Injecting, often known as mainlining or ‘shooting up’, is the most familiar method of heroin use. It is considered to be the most risky form, since intravenous injections have a reaction time of just seconds. This means that people may not realize that they have injected too much until it is too late. Heroin injections often cause the veins to collapse, leading people to choose other sites, such as the veins between the toes and even the eyes. There is some risk of infections such as AIDS and hepatitis in the practice of sharing needles, and general bacteria and virus cells can also be transferred in this way.

Heroin Suppository

The least well-known of all heroin uses, the suppository is also called ‘plugging’. It may be administered through a syringe, or possibly through small tablets which melt in the anus. This method of taking heroin is considered to be very efficient, with the effects usually beginning around 40 seconds after the suppository has been inserted. The effects can be as intense as an injection, and may be one solution for users who have experienced vein destruction.

Occasional Heroin Users

Despite the conception of heroin as a deadly and dangerous drug, which has ruined many lives, some people are able to succeed in using it only occasionally. They are able to maintain their use at a low level, meaning that they control their usage. This comes as a surprise to many experts in the drug field, who consider that heroin will always lead to greater addiction. However, a 2005 report suggested that some users considered their control and usage to be problem-free. This group is divided between those who only occasionally use the drug, even in the long term, and those who were dependent upon the drug, but able to control usage over time. Dependent users admitted that their usage had been chaotic and addictive in the past.

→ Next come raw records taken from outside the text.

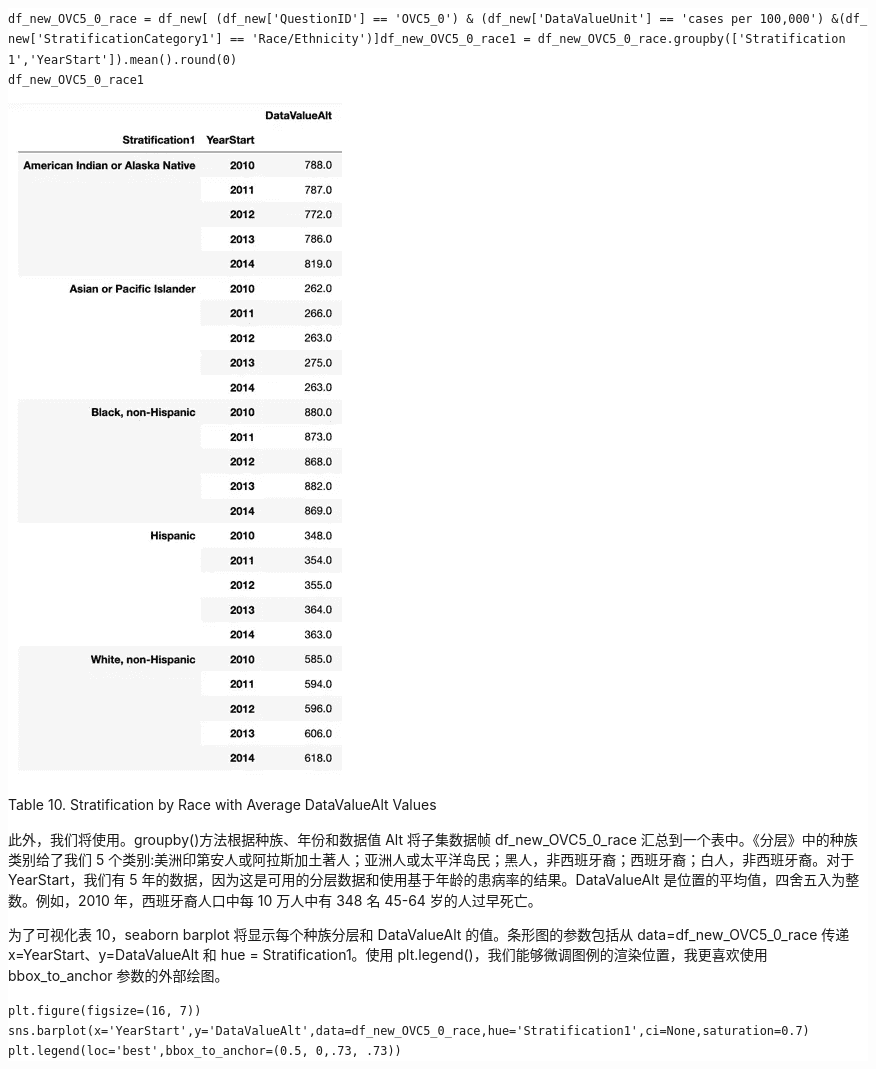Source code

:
 ```
df_new_OVC5_0_race = df_new[ (df_new['QuestionID'] == 'OVC5_0') & (df_new['DataValueUnit'] == 'cases per 100,000') &(df_new['StratificationCategory1'] == 'Race/Ethnicity')]df_new_OVC5_0_race1 = df_new_OVC5_0_race.groupby(['Stratification1','YearStart']).mean().round(0)
df_new_OVC5_0_race1
```

![](img/05622653fa44bf87e4374db74a2dc815.png)

Table 10\. Stratification by Race with Average DataValueAlt Values

此外，我们将使用。groupby()方法根据种族、年份和数据值 Alt 将子集数据帧 df_new_OVC5_0_race 汇总到一个表中。《分层》中的种族类别给了我们 5 个类别:美洲印第安人或阿拉斯加土著人；亚洲人或太平洋岛民；黑人，非西班牙裔；西班牙裔；白人，非西班牙裔。对于 YearStart，我们有 5 年的数据，因为这是可用的分层数据和使用基于年龄的患病率的结果。DataValueAlt 是位置的平均值，四舍五入为整数。例如，2010 年，西班牙裔人口中每 10 万人中有 348 名 45-64 岁的人过早死亡。

为了可视化表 10，seaborn barplot 将显示每个种族分层和 DataValueAlt 的值。条形图的参数包括从 data=df_new_OVC5_0_race 传递 x=YearStart、y=DataValueAlt 和 hue = Stratification1。使用 plt.legend()，我们能够微调图例的渲染位置，我更喜欢使用 bbox_to_anchor 参数的外部绘图。

```
plt.figure(figsize=(16, 7))
sns.barplot(x='YearStart',y='DataValueAlt',data=df_new_OVC5_0_race,hue='Stratification1',ci=None,saturation=0.7)
plt.legend(loc='best',bbox_to_anchor=(0.5, 0,.73, .73))
```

At the time of the report, many of these types of users were able to hold down a steady job, support a family, and had good health. This control was partially achieved through the use of ‘rules’, a series of expectations which the users created around their heroin consumption. Dependent users also restricted the amount of heroin that they consumed, preventing the use from interrupting their jobs or routines.

Both non-dependent and dependent users felt that by controlling their usage in this way, they were avoiding being labeled as junkies or addicts, and avoided stigmatizing behavior which could have an adverse effect on their work or relationships.